━━ Dataset records ━━
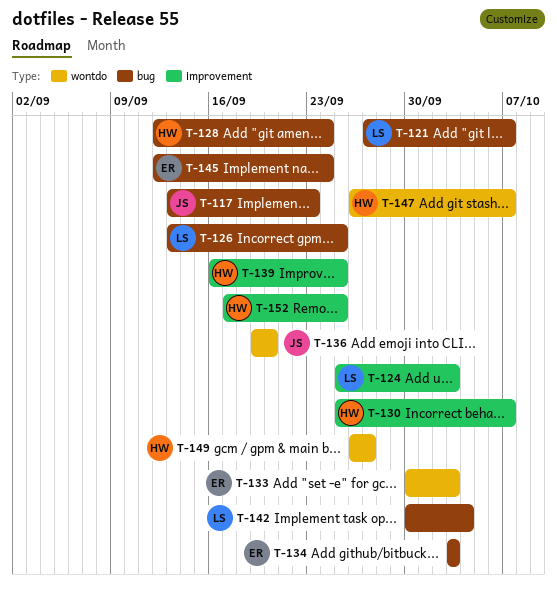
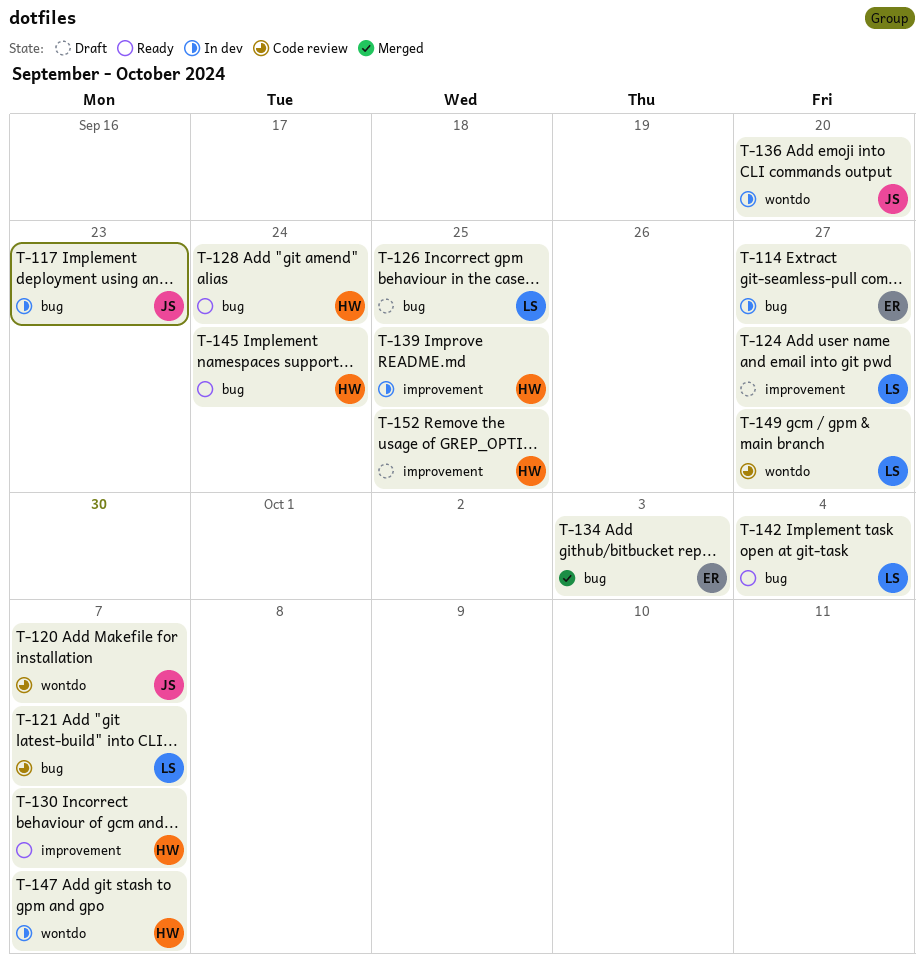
T-114: none -> present
T-120: none -> present
T-124, due: Oct 3 -> Sep 27
T-133: present -> none
T-145, owner: ER -> HW
T-149, owner: HW -> LS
━━━
Request: Go through the listing above and state how many of its lines contain "present", with no other words.

Solution to this problem: 3